Nos últimos 500 anos o pensamento coletivo brasileiro não mudou a ponto de
gerar uma diferença visível em termos de abordagem e interação com o
indígena e sua sociedade. No cenário leigo o índio ainda é visto por alguns
como selvagem, por vezes como herói, ignorante ou, ainda, como representante
de uma cultura superior e pura. Poucos pararam para escutá-lo nos últimos
cinco séculos, e havia muito a ser dito.

No meio acadêmico fala-se sobre a desmistificação da identidade indígena.
Creio que precisamos primeiramente desmistificar a nós mesmos, repensar
nossas expectativas em relação a essa sociedade com a qual convivemos por
séculos sem compreendê-la, e passar a interpretá-la de forma igualitária na
dignidade e respeitosa nas diferenças.

Calcula-se que havia 1,5 milhão2 de indígenas no Brasil do século 16, os
quais, irreparavelmente, somam hoje não mais de 350 mil. Infelizmente essa
realidade etnofágica vai muito além das estatísticas e das palavras, pois é
composta por faces, vidas, histórias e culturas milenares, as quais têm
sofrido ao longo dos séculos a devassa dos conquistadores, a forte imposição
socioeconômica e perdas sociais tremendas. Permita-me redefinir os termos
desta afirmação. Os conquistadores não são os outros. Somos nós.

Objetivo 1 » Segundo o trecho sobre os indígenas no Brasil, quantos indígenas existem hoje no país?

Registros »
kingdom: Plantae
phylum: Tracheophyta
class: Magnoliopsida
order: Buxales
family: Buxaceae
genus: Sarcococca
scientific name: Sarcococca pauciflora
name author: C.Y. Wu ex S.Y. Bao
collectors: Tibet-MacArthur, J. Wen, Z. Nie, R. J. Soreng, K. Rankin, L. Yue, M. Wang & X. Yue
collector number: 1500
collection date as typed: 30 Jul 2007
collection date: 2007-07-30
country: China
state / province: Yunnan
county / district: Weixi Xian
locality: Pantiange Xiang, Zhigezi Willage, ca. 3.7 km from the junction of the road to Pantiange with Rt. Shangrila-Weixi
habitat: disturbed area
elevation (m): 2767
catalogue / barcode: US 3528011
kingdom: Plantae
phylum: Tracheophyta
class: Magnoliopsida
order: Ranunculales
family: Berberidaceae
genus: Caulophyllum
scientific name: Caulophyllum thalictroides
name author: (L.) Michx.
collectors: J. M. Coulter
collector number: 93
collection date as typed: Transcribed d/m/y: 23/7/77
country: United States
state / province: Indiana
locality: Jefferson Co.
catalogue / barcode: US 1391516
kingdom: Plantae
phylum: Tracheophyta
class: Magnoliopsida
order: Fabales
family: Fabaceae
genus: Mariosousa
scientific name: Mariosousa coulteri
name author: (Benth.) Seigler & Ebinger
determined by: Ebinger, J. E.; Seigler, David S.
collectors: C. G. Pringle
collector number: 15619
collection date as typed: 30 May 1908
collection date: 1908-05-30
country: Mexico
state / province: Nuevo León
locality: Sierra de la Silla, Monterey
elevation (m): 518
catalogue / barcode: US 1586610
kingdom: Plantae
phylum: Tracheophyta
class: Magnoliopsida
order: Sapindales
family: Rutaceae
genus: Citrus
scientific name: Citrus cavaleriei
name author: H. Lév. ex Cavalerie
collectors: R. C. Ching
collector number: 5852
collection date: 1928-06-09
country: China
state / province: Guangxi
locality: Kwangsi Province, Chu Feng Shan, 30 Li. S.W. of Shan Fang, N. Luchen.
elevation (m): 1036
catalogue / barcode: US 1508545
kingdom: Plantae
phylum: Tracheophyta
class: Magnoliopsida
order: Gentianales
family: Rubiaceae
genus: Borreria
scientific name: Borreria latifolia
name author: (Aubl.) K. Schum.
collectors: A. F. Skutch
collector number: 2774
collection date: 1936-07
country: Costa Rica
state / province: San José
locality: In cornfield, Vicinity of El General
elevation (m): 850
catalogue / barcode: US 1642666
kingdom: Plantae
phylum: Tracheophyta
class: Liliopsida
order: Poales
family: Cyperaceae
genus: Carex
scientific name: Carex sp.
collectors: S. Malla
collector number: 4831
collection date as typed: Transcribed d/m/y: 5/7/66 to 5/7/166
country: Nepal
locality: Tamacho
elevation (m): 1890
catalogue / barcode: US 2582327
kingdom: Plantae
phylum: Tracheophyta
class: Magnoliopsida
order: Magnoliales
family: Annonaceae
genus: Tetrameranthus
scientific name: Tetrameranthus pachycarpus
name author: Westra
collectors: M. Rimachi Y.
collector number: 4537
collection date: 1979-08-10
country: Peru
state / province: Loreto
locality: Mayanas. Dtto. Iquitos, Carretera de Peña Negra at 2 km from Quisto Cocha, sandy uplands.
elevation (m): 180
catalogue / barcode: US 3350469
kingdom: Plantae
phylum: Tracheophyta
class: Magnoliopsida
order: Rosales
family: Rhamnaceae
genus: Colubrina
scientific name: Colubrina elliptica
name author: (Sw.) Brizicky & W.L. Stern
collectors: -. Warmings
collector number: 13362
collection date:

Objetivo 2 » Por favor, troque "name author" por "authority" nos registros, começando na linha que contém "catalogue / barcode: US 3528011" e terminando na linha que contém "collection date as typed: Transcribed d/m/y: 23/7/77", sem alterar mais nada. Devolva apenas essas linhas.

Resultado completo 1 » Não mais de 350 mil.

Resultado completo 2 »
catalogue / barcode: US 3528011
kingdom: Plantae
phylum: Tracheophyta
class: Magnoliopsida
order: Ranunculales
family: Berberidaceae
genus: Caulophyllum
scientific name: Caulophyllum thalictroides
authority: (L.) Michx.
collectors: J. M. Coulter
collector number: 93
collection date as typed: Transcribed d/m/y: 23/7/77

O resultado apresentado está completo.